Bien que les scientifiques explorent désormais toutes les pistes, peut-on déjà avoir certains préjugés au niveau de la recherche ?
En effet, même dans les domaines de la recherche et des politiques publiques, les connaissances mobilisées peuvent être marquées par des préjugés. Nous ne sommes pas forcément dans la neutralité et l’objectivité. Et on le voit dans le cas de la variole du singe : si on établit aujourd’hui que les homosexuels sont les plus touchés, cela peut changer rapidement au vu des modes de transmission.
Un élément à prendre en compte est qu’on établit actuellement une présence plus importante de ce virus chez les homosexuels : c’est une population qui fait l’objet d’un suivi sanitaire particulier. C’était déjà le cas au début de l’épidémie de sida et c’est ce qui a permis d’identifier les premiers malades. Par conséquent, cela peut impliquer que ces personnes sont surreprésentées dans les cas signalés. Ceci n’est qu’une hypothèse, mais dans ce cas, on pourrait s’interroger sur la neutralité de la désignation de certains groupes par les pouvoirs publics, notamment s’il s’avérait qu’elle n’était pas pertinente.

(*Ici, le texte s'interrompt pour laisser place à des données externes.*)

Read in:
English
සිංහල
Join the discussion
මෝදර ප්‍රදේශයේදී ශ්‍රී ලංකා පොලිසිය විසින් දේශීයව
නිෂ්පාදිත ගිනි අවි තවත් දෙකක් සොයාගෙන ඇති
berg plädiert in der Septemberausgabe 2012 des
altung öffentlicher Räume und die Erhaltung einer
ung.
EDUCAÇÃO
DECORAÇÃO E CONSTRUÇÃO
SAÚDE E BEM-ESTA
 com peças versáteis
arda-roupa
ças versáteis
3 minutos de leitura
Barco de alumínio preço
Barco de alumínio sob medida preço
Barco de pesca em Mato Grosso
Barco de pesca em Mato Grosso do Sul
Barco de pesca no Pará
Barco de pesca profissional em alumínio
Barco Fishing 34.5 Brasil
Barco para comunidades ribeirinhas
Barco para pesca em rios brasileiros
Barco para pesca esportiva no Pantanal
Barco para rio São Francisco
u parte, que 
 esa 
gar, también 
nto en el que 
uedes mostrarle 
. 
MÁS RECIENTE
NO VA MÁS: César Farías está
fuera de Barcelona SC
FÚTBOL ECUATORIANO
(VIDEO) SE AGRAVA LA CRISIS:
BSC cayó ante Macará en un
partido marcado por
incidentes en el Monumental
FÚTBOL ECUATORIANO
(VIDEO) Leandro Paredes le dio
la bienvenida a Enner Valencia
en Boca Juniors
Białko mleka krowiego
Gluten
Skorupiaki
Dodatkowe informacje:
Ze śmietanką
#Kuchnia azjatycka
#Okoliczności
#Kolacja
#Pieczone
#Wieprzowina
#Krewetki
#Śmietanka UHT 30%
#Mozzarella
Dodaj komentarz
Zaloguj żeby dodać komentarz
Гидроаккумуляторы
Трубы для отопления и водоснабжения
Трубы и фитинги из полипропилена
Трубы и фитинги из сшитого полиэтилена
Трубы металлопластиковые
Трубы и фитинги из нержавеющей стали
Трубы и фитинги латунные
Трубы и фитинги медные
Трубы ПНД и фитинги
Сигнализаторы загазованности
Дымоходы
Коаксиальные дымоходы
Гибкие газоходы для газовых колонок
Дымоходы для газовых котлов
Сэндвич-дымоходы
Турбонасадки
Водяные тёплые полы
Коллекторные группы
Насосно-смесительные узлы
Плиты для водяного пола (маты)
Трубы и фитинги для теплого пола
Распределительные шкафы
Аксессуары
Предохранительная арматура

Au contraire, peut-on risquer de ne pas se focaliser sur les communautés les plus touchées aujourd’hui ?
En effet, il ne faut pas négliger certains facteurs au niveau scientifique ou politique dans le seul but d’éviter les risques de médiatisation. C’est ce que nous avons observé dans le cas de l’épidémie de sida, par exemple : les personnes concernées ont fait face à un double lien.
D’une part, il fallait combattre l’épidémie dans les groupes où elle s’est développée et, en même temps, tout mettre en œuvre pour éviter la stigmatisation, qui aurait pu avoir pour conséquence d’en minimiser l’importance. . de l’épidémie dans certains groupes, surtout à la fin des années 1980. Il y avait un phénomène appelé “l’homosexualisation du SIDA”.
Act Up a par exemple critiqué le fait que le discours du gouvernement ne tenait plus compte du fait que l’épidémie restait concentrée sur certaines populations, et notamment les homosexuels, ce qui nécessitait de redoubler d’efforts à cet égard. population. D’autres associations ont également dénoncé le même phénomène de masquage de l’épidémie auprès des migrants.
Dans une société idéale, les responsables médicaux, scientifiques et politiques devraient pouvoir indiquer quelles populations sont touchées par une épidémie sans que ces populations en subissent les conséquences en termes de stigmatisation ou de violence. Au fond, ce n’est pas tant le comportement des pouvoirs publics ou des scientifiques que le statut réservé à certains groupes sociaux.